Salameh of Boston College provides an eloquent and profound biography of Charles Corm, Lebanese writer, industrialist, and philanthropist. Corm’s story is a breath of fresh air for a region torn by morbid impulses and for a Middle East that has forgotten about a home-grown humanism that once tried to flourish as an ideology for coexistence, culture, and liberal democracy.
Born in 1894 in cosmopolitan Beirut, Corm was the doyen of Phoenicianism, an ideology for those aspiring to build a new country deserving of its past. Corm believed in the glory and contribution of Phoenicia to Western civilization—not least, the invention of the alphabet—and became the messenger of the movement that sought a separate, non-Arab identity as a foundational basis for Greater Lebanon. Phoenicianism for Corm was the fount out of which humanism first emerged. In this regard, Corm quotes the Tyrian-Roman jurist Ulpian (c. 170-223 CE), who held that “according to natural law, all men are born free and equal.”
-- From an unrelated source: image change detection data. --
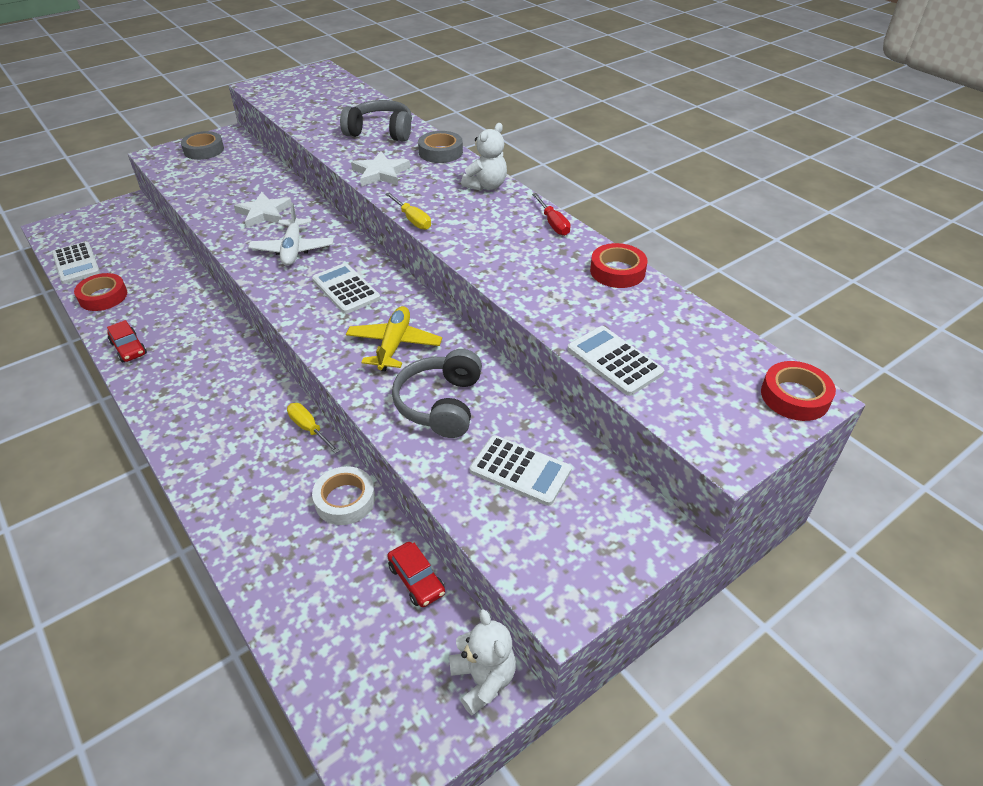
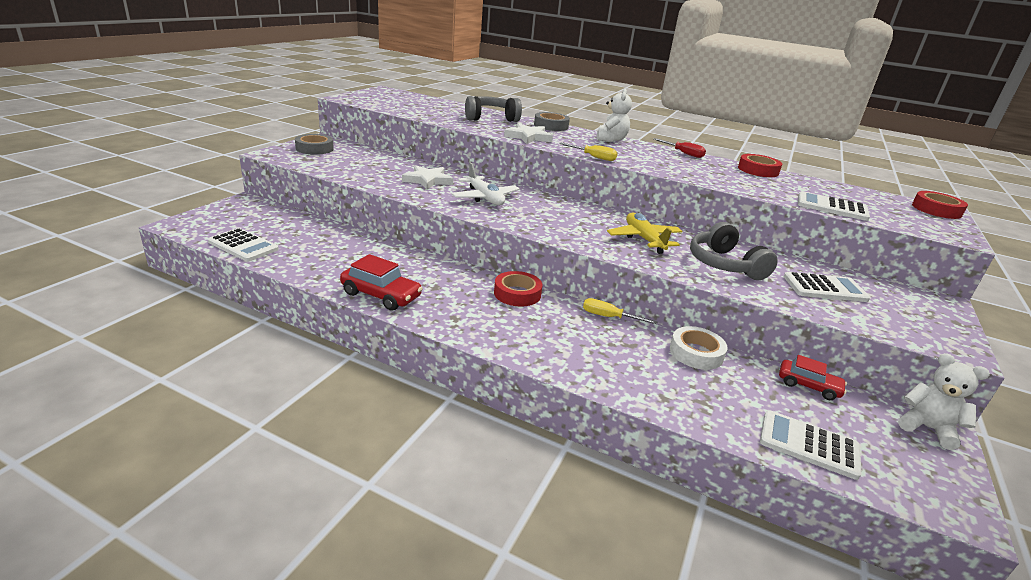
camera: 30 degrees left, 15 degrees down
(103, 296) = (305, 264): red tape -> red tape (517, 294)
(129, 348) = (381, 295): red car -> red car, size x1.51
(346, 289) = (561, 215): white calculator -> white calculator (808, 444)

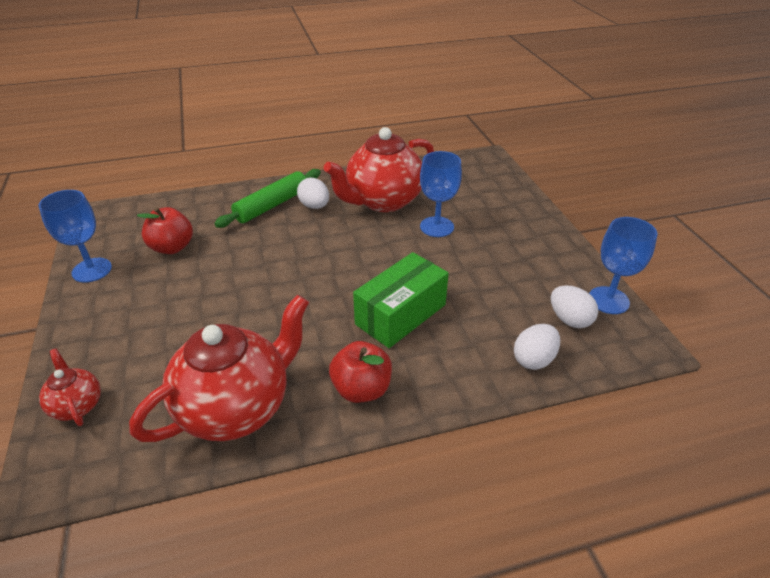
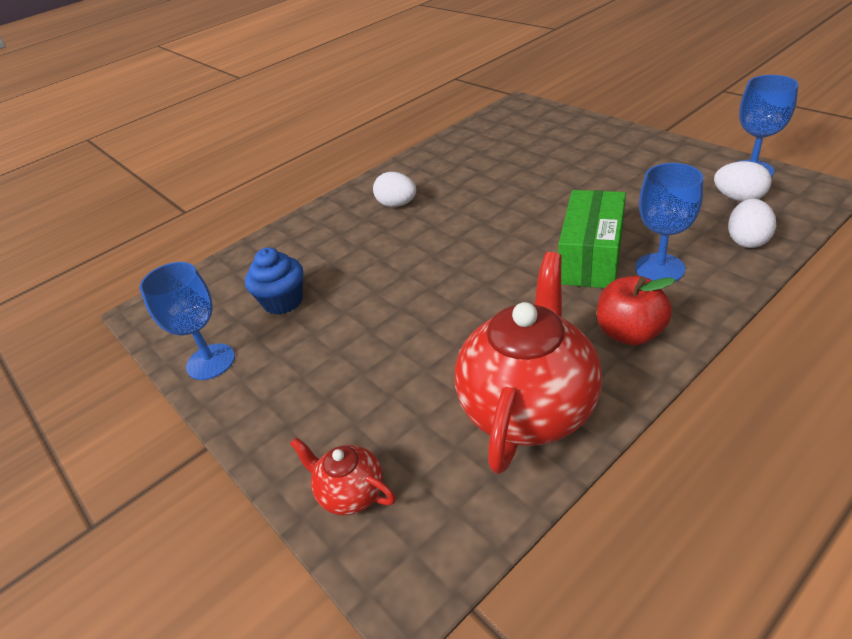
camera: 20 degrees left, 0 degrees up
(172, 247) = (283, 301): red apple -> blue cupcake
(272, 205) = (351, 221): green rolling pin -> none
(383, 201) = (461, 174): red teapot -> none
(437, 227) = (538, 175): blue goblet -> blue goblet (659, 268)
But Corm did not disown the contributions of Arabs in his philosophy. Salameh’s biography illustrates that Corm advocated a distinct Lebanese-Phoenician hybridity, which could, for example, pay equal tribute to Nasif Yazigi (1800-71) and Ibrahim Yazigi (1847-1906), who helped revive Arabic belle lettres and modernize the language. He was also a devout Christian who found no contradiction between humanism, with its valorizing of human nature and free will, and his faith.
Salameh’s book is a timely but sad reflection on what the Middle East could have become, a region that has so much to offer but which remains mostly unreceptive to Corm’s enlightened ideas.